((

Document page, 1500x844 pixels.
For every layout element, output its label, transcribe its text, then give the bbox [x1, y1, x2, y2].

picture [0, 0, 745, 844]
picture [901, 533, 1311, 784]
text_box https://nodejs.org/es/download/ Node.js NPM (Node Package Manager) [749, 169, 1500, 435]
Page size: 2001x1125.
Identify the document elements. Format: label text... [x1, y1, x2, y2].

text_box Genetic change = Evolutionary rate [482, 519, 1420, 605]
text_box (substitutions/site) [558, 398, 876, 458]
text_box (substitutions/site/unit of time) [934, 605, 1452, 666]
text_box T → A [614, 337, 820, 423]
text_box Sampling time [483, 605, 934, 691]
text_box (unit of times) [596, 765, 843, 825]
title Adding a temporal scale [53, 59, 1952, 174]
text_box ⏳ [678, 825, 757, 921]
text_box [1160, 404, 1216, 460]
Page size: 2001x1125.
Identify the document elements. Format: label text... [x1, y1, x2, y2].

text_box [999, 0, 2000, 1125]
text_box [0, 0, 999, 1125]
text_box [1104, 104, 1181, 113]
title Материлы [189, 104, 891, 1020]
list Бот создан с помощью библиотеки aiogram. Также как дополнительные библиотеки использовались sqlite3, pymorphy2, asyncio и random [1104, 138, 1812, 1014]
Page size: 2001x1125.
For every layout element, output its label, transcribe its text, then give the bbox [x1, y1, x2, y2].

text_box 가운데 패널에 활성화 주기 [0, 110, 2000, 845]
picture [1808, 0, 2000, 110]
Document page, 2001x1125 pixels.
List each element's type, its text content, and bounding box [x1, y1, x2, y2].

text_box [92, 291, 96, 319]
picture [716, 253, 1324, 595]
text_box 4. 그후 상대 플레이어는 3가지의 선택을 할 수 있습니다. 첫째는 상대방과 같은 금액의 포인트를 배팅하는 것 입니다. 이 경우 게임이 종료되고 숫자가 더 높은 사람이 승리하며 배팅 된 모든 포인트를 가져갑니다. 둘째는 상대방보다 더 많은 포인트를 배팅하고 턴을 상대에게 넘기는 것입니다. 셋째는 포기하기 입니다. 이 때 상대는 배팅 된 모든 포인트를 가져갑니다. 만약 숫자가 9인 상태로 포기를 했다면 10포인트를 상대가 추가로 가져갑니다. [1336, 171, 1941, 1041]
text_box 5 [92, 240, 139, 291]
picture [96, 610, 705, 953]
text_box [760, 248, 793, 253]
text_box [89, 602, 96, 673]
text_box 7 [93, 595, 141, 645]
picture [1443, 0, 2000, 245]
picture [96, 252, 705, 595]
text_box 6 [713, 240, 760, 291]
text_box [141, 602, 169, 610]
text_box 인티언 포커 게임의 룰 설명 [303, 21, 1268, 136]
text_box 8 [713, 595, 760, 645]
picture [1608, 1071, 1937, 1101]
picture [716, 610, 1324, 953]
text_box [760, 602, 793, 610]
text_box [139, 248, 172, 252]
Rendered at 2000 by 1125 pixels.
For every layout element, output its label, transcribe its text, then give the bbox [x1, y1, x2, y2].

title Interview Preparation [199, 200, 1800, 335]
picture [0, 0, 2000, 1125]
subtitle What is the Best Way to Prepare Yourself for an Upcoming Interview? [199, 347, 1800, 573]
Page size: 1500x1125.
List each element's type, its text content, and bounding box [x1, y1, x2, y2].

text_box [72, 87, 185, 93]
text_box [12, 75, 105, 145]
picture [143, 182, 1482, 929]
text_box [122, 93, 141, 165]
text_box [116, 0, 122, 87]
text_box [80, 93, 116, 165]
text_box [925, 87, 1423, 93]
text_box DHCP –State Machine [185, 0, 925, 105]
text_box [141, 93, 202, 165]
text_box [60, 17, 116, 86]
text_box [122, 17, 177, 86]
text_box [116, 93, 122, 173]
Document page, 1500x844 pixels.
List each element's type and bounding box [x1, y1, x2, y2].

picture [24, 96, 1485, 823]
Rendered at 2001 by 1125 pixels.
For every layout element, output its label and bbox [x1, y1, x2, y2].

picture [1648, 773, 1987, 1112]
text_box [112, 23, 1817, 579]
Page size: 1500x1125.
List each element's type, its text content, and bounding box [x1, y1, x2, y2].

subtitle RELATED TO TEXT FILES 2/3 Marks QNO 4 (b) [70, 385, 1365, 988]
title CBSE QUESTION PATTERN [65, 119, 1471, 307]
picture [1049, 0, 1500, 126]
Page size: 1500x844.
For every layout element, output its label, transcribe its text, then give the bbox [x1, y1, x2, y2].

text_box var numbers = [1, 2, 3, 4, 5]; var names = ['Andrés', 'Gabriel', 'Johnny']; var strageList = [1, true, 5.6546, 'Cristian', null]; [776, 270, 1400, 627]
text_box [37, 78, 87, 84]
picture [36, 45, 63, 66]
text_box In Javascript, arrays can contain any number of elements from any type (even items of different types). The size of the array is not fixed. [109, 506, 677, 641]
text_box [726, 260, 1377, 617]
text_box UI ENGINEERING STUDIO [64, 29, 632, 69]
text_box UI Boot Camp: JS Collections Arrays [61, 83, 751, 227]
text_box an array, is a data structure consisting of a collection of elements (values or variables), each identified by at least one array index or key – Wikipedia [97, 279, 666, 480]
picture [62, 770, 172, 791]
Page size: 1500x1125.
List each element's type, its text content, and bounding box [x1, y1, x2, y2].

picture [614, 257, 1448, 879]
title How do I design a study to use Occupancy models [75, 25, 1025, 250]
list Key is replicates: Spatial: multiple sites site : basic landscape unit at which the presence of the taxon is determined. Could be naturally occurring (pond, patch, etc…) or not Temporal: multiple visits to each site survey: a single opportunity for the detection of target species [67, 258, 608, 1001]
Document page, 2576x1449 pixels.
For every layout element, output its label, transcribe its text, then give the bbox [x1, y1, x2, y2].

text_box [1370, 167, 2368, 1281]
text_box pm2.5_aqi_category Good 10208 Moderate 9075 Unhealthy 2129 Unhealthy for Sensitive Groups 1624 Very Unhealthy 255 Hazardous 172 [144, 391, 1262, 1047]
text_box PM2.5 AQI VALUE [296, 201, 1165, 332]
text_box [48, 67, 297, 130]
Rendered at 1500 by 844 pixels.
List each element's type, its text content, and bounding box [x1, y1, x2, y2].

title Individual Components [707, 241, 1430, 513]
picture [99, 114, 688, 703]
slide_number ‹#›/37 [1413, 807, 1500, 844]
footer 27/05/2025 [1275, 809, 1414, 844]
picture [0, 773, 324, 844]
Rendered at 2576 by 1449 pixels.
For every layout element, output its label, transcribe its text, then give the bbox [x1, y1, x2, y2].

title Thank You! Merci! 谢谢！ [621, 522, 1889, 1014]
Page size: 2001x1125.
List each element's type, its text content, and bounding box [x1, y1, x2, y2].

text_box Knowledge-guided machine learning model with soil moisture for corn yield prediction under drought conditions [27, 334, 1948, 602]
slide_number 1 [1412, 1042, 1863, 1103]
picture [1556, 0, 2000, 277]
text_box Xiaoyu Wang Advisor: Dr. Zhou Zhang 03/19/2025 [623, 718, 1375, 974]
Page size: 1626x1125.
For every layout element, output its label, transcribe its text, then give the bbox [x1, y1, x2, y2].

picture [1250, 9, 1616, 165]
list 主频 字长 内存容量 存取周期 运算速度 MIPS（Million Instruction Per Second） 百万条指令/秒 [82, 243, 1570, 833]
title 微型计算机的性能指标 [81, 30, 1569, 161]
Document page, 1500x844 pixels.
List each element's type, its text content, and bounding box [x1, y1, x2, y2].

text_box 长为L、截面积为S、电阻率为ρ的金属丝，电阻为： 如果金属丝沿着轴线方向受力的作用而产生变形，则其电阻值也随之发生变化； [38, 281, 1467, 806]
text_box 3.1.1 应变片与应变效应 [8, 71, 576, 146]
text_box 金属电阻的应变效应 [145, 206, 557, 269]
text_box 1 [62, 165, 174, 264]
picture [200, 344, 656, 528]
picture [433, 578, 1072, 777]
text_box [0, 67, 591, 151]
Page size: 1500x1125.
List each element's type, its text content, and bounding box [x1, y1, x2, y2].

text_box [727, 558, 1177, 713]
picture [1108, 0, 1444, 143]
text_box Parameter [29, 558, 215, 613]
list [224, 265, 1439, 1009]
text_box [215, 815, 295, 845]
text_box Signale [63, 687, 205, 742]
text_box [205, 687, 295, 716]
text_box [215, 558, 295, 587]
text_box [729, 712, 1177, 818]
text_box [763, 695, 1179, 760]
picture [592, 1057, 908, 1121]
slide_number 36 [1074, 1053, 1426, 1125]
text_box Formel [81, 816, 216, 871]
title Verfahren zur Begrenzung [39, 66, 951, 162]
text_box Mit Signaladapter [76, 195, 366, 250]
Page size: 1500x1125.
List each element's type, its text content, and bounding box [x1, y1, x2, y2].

))

A line qualifies when it holds the word "pixels"; report all qualifying lines from the records above.

Document page, 1500x844 pixels.
Document page, 2001x1125 pixels.
Rendered at 2000 by 1125 pixels.
Document page, 1500x844 pixels.
Rendered at 2001 by 1125 pixels.
Document page, 2576x1449 pixels.
Rendered at 1500 by 844 pixels.
Rendered at 2576 by 1449 pixels.
Document page, 1500x844 pixels.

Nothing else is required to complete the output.